Four years ago the commonwealth freed practitioners of African-style hair braiding from a requirement forcing them to get licensed as cosmetologists. As the Department of Professional and Occupational Regulation explained, "based on complaints, no evidence of public harm supported the continued regulation of hair braiding."
That is the case across the country, according to a new report by the Arlington-based Institute for Justice. "Barriers to Braiding" nevertheless finds that 16 states require hair braiders to get cosmetology licenses. Another 14 states, plus the District of Columbia, stop short of that but still require them to get specialized braiding licenses.
Cosmetology licensing costs hundreds to thousands of dollars, and usually requires at least 1,000 hours—nearly half a year of 40-hour weeks—of training. In South Dakota, a cosmetology license takes 2,100 hours.
This might make sense if hair braiding posed serious—or even minimal—health and safety problems. But it doesn't. The Institute for Justice combed through the complaint files in the states that keep records on hair braiders specifically. The results? "The overwhelming majority of licensed or registered braiders never received a complaint, regardless of their state and how many training hours it required for licensure."
Out of 9,700 braiders, only 95 had a complaint on file. Only one complaint came from an actual consumer. The rest came from licensing boards or competitors, and "most complaints were about licensure status." The bulk of the complaints all originated in one state—Florida—and four-fifths of them came from the Board of Cosmetology. Over a seven-year period, the 9,700 braiders generated a grand total of four complaints about health and safety. (Another 27 complaints against unlicensed braiders turned up. Most of them were about licensing status.)
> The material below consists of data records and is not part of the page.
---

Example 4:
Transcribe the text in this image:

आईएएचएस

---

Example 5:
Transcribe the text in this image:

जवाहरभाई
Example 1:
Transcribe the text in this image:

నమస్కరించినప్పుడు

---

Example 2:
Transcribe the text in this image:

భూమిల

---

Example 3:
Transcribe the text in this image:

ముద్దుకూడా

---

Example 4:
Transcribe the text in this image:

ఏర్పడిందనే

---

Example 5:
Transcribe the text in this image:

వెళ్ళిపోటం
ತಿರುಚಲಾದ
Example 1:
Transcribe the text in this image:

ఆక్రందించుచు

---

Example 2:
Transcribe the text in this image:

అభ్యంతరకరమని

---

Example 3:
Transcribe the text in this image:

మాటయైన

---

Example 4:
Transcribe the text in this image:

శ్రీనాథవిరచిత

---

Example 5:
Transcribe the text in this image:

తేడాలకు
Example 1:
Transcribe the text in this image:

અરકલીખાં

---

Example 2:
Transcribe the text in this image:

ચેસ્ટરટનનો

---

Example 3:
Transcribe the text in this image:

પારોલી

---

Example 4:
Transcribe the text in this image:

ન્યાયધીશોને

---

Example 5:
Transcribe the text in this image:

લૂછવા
This is not surprising, because occupational licensing regimes often have far less to do with protecting the public from harm than with protecting market incumbents from competition. Business groups and trade associations, rather than consumer-welfare groups, often raise the loudest demands for occupational licensing and other barriers to market entry. They are looking out for their own economic welfare, not the public good—though of course they claim the opposite. That can be a hard case to make when you're arguing for the licensure of, say, interior designers or florists.
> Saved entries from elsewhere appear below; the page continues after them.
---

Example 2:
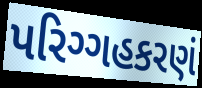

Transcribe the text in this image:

પરિગ્ગહકરણં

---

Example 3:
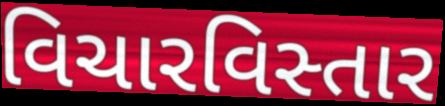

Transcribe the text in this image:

વિચારવિસ્તાર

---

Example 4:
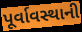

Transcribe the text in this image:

પૂર્વાવસ્થાની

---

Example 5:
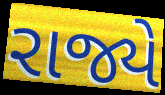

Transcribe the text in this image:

રાજ્યે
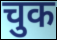
चुक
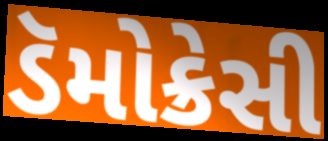
ડૅમોક્રેસી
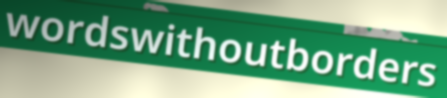
wordswithoutborders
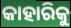
କାହାରିକୁ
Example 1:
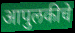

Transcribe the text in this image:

आपुलकीचे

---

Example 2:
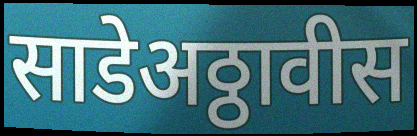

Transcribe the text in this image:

साडेअठ्ठावीस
But the regulations do achieve their intended purpose: IJ found that occupational license restrictions limit competition: "In 2012, Mississippi, which requires zero hours of training, had over 1,200 registered braiders. Neighboring Louisiana, which requires 500 hours, had only 32 licensed braiders—despite its larger black population."
Hair braiding constitutes just one small part of a much larger problem. The percentage of jobs that you need a government permission slip for has increased from one in 20 a half-century ago to one in four today, and it is headed toward one in three.
In many cases, the jobs are those on the lower end of the income ladder, which creates obstacles for people trying to climb it. And on this score, despite its enlightenment about hair braiding, Virginia does quite poorly. In 2012 the Institute for Justice examined 102 low-end occupations (manicurists, taxi drivers, home-entertainment system installers and so on). It found that the commonwealth required licenses for 46 of them, which made it the eighth most onerous state for occupational licensing in the country.
The haphazard way states license various occupations provides further evidence of the tenuous connection to consumer welfare. The average number of states in which a given occupation is licensed is 22, and they are not the same 22. Only 15 occupations are licensed in 40 states or more.
The licensing requirements for a given occupation vary wildly among states, and a given state's requirements for various occupations vary wildly: Oklahoma, for instance, requires four times as many hours of training to become a hair braider as it requires to become an emergency medical technician.
This is one area where partisans of all stripes can agree—and, in fact, have. The conservative Heritage Foundation objects to excessive licensing, and so does the Obama White House: It says such rules are "limiting worker mobility and reducing wages."
McAuliffe and the Republican-controlled General Assembly agree on very little and cooperate on even less. If they'd like to move Virginia forward, maybe this is one issue where they could find common ground.